## APPLY WHAT YOU READ
• a. Update the stretch of the post on short-circuiting dictionaries from "Now later this" through "closing the NSDictionary.", replacing "JSON" with "XML".
• b. Carry the post on short-circuiting NSDictionary objects further, picking up after its last sentence.

## PAGE EXTRACT
====================

1. Short-Circuiting Dictionaries & Ternary Operator Fun.

    Recently I had a problem where my NSDictionary was getting short-circutied. Let me explain, take the following code. Actual code changed to protect the innocent.


    NSDictionary *aDict = [NSDictionary dictionaryWithObjectsAndKeys: [fooObj fname], @”first_name”, [barObj lname], @”last_name”,nil];

    Now later this code was transmitted as a JSON object, and I noticed that in some cases the object would only contain first_name. It however would be properly formed.

    So what was going on? Turns out that in some cases [barObj lname] would return nil, effectively short-circuiting and closing the NSDictionary.

====================

## RECORD EXTRACTS
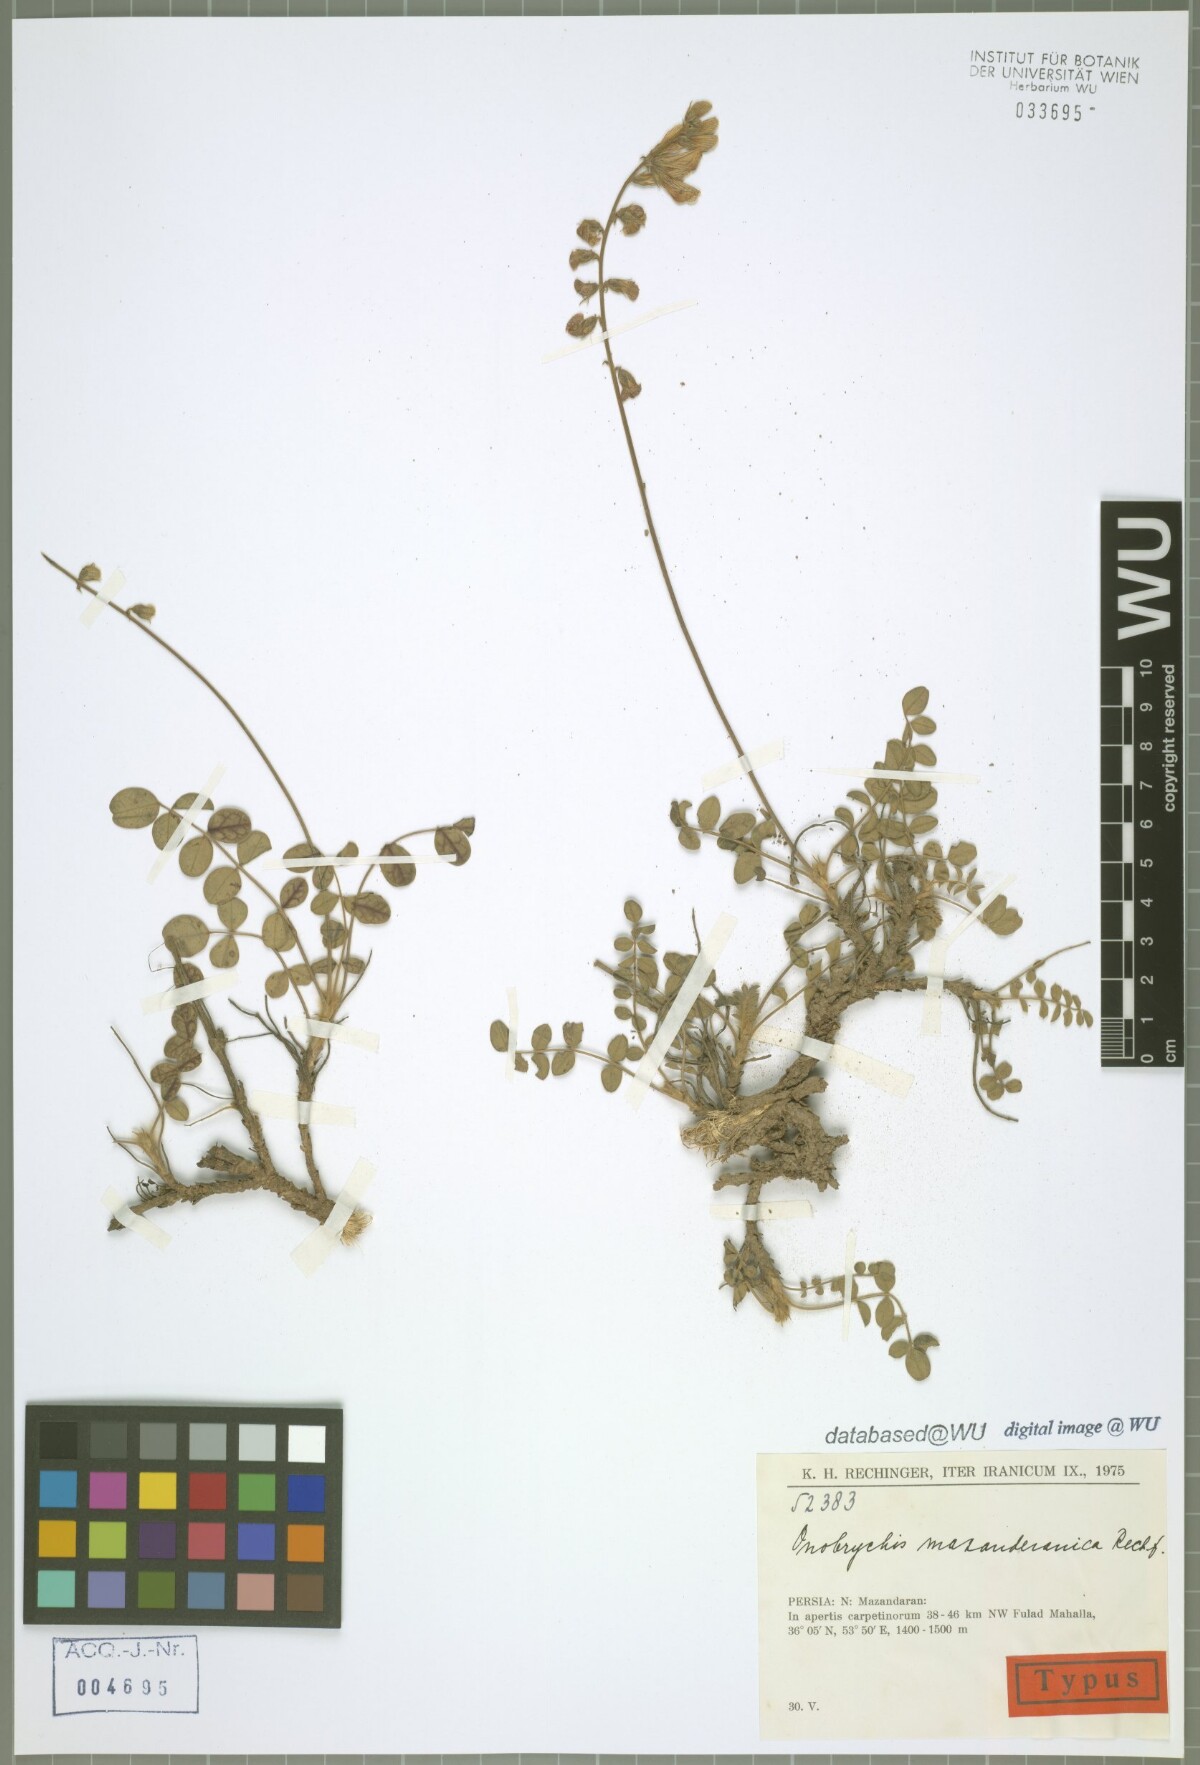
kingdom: Plantae
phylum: Tracheophyta
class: Magnoliopsida
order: Fabales
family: Fabaceae
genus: Onobrychis
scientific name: Onobrychis mazanderanica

====================

## RESULTS OF THE EXERCISE
• a.
Now later this code was transmitted as a XML object, and I noticed that in some cases the object would only contain first_name. It however would be properly formed.

    So what was going on? Turns out that in some cases [barObj lname] would return nil, effectively short-circuiting and closing the NSDictionary.

• b.
    So how you guard against this? One way is to make sure whatever object you put in is valid, and if it is nil, that it’s replaced with something that won’t short-circuit the dictionary.  So you could do this…

    NSDictionary *aDict = [NSDictionary dictionaryWithObjectsAndKeys: [fooObj fname] ? [fooObj fname] : @”“, @”first_name”, [barObj lname] ? [barObj lname] : @”“, @”last_name”,nil];

    Now that will work but its getting a bit verbose, and if the more common case that [barObj lname] actually returns a valid object you end up calling it again.  So here’s a little trick that will save you some cycles.
    NSDictionary *aDict = [NSDictionary dictionaryWithObjectsAndKeys: [fooObj fname] ? : @”“, @”first_name”, [barObj lname] ? : @”“, @”last_name”,nil];
    In the case that [barObj lname] returns a valid object you don’t need to call it again. In the case where you are doing this for a large dictionary this can really save you some cycles.